List of tasks:
A. In the NOTES resection passage, what device was used to divide the inferior mesenteric pedicle when specimen length was significantly longer and operative time shorter?
B. List the things the NOTES resection passage says are needed before pure transanal/transgastric NOTES rectosigmoid resection is applied in humans.
C. Please carry on the NOTES resection passage, starting after its final sentence.

Based on these findings, at this writing, we recommend that transgastric assistance should remain an experimental adjunct to transanal NOTES rectosigmoid resection. Further investigation in the laboratory, improved instrumentation, and proven reliable gastric access closure are needed before pure application of transanal/transgastric NOTES rectosigmoid resection in humans.

Another interesting finding pertained to division of the inferior mesenteric pedicle as it related to specimen length and operative time. This study demonstrated that division of the inferior mesenteric pedicle with an EndoGIA stapler rather than a bipolar device resulted in significantly increased specimen length and decreased operative time. Although not significant, a trend toward a decreased incidence of intraoperative organ injury also was observed. One likely explanation for this finding pertains to patient anatomy. The decision to divide the inferior mesenteric pedicle by a stapling device instead of electrocautery was largely based on mesenteric configuration. Stapling devices were used with more favorable anatomic configurations where the mesentery was well aligned. Anatomy favoring a less technically challenging dissection potentially explains increased specimen length, decreased operative time, and the observed decreased rate of complication.

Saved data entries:
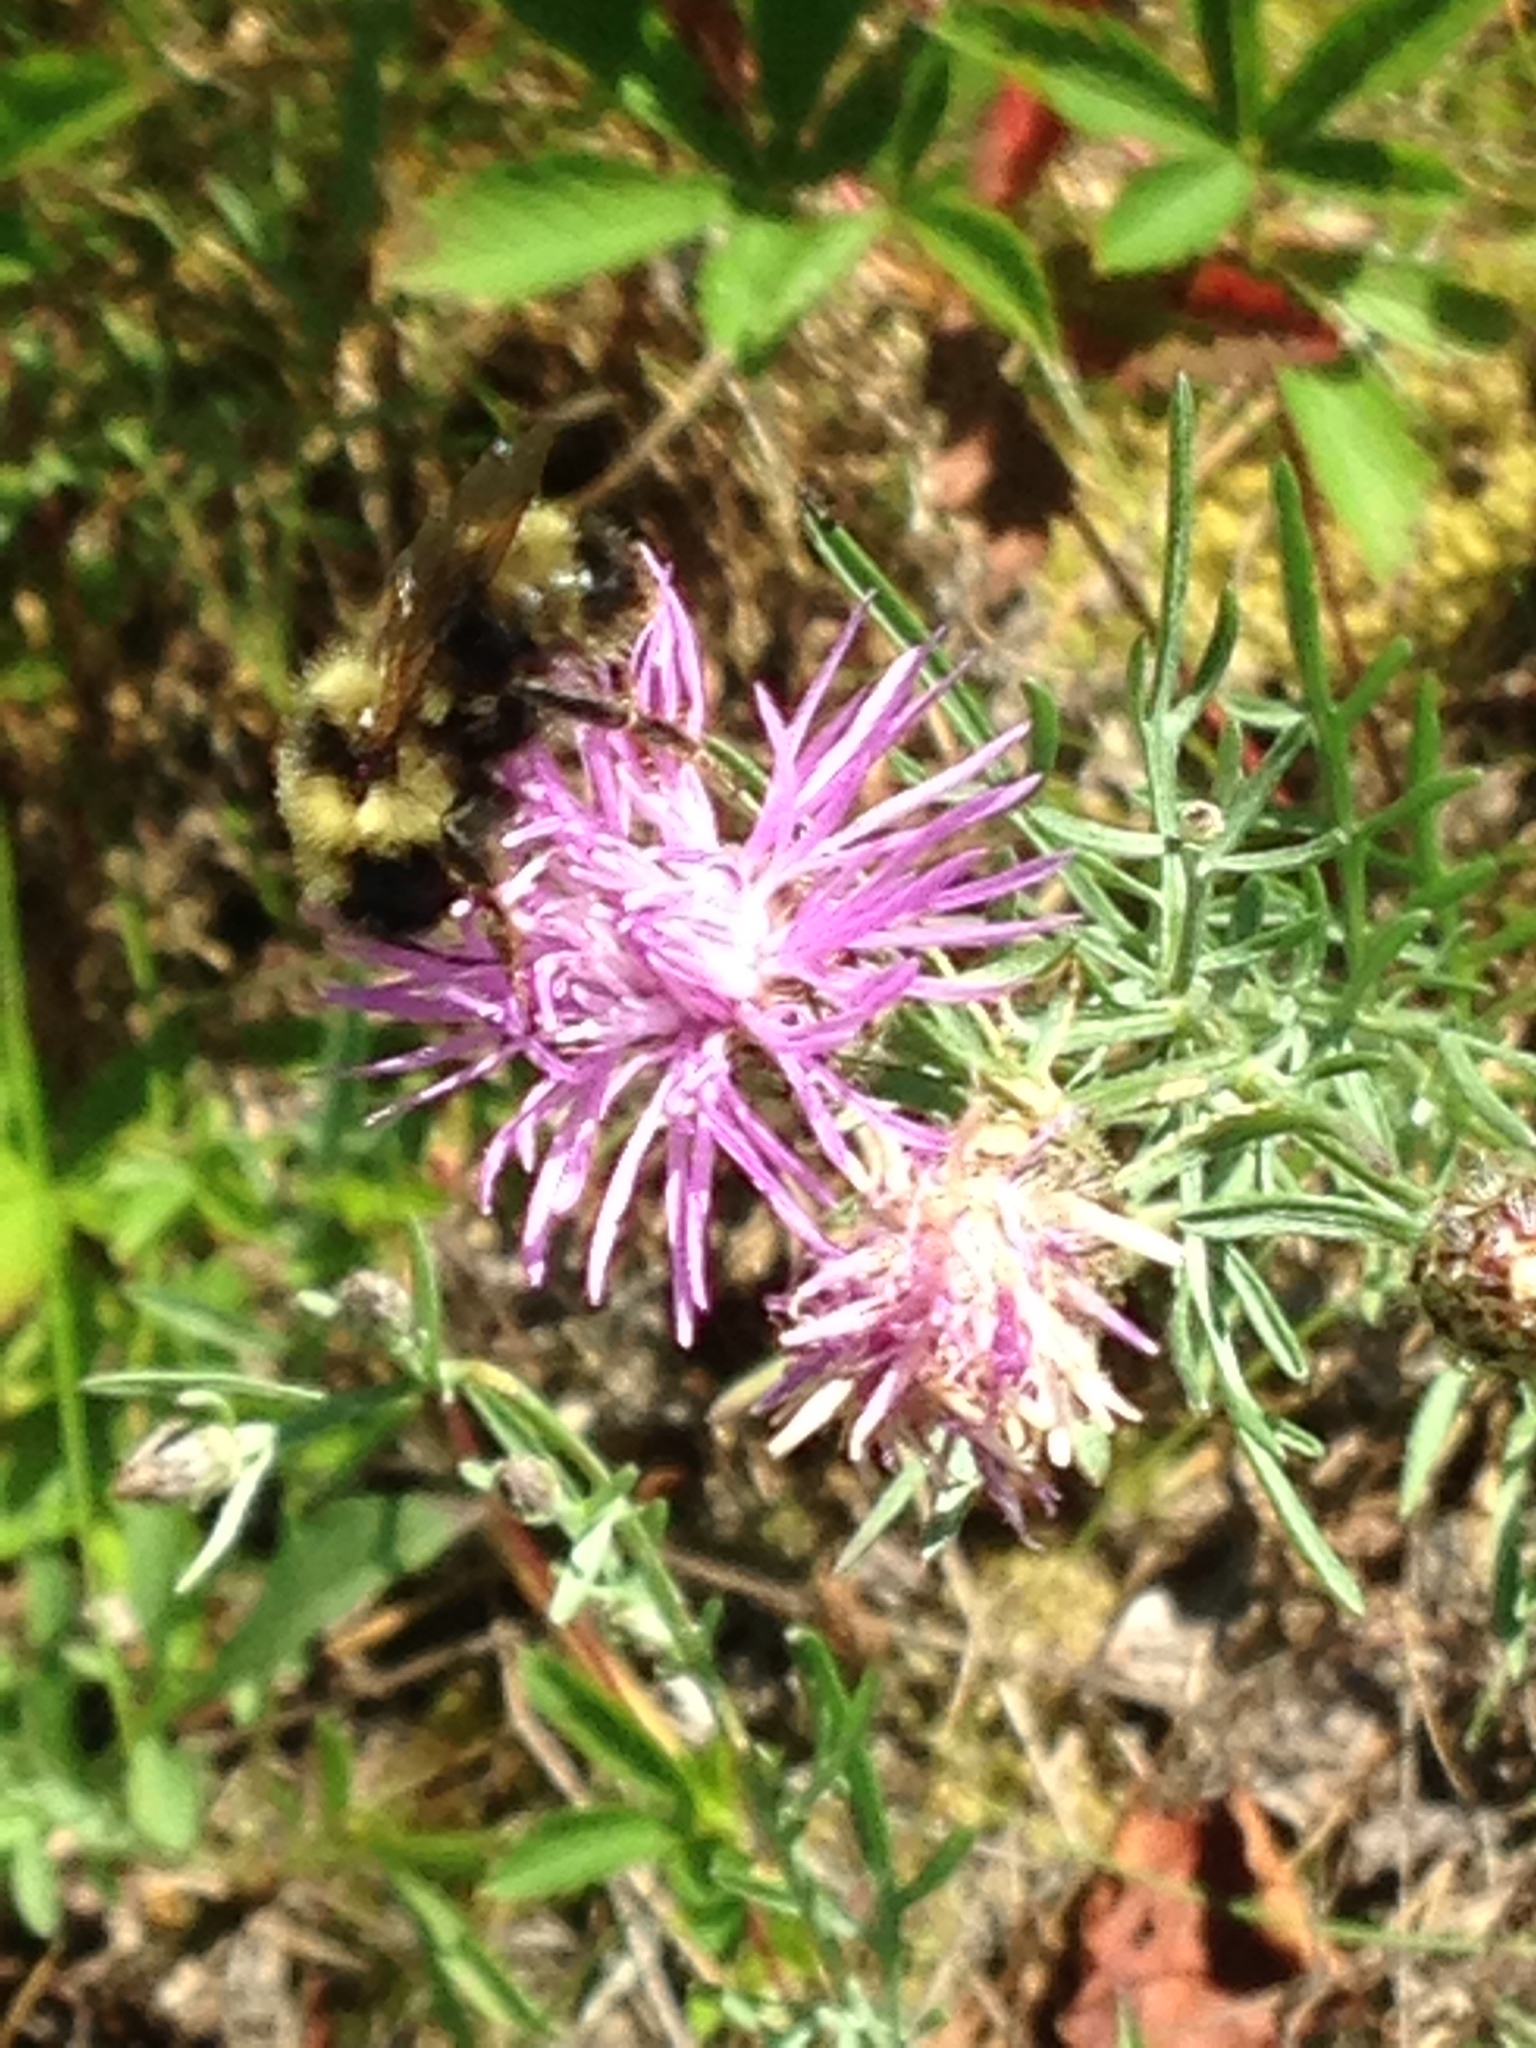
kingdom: Animalia
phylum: Arthropoda
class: Insecta
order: Hymenoptera
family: Apidae
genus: Bombus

Answers to the exercises:
A. An EndoGIA stapler.

B.
Further investigation in the laboratory
Improved instrumentation
Proven reliable gastric access closure

C.
With respect to the adequacy of transanal endoscopic rectosigmoid and mesorectal resection, adequate oncologic resection was accomplished successfully in all cadavers, as illustrated by the fact that the mesorectum was intact in all the specimens. The rate of intraoperative complications in this series was 28 %. Although no statistically significant parameter could be correlated with increased risk of complication, several associated factors were identified. Poor cadaver quality and prior pelvic operation were the two variables most frequently associated with organ injury during endoscopic dissection. Although not statistically significant, the lowest complication rate occurred for cadavers undergoing laparoscopically assisted transanal NOTES rectosigmoid resection. Only one complication, vaginal perforation, occurred in this group and involved a cadaver that had undergone previous transabdominal hysterectomy with difficult dissection due to the presence of a rectocele.

The rate of complications associated with pure NOTES rectosigmoid resection again highlights the importance of continued technique development and optimization in the laboratory setting. This finding also reiterates the necessity of careful patient selection for human trials as well as the necessity, currently, for laparoscopic assistance during NOTES transanal TME.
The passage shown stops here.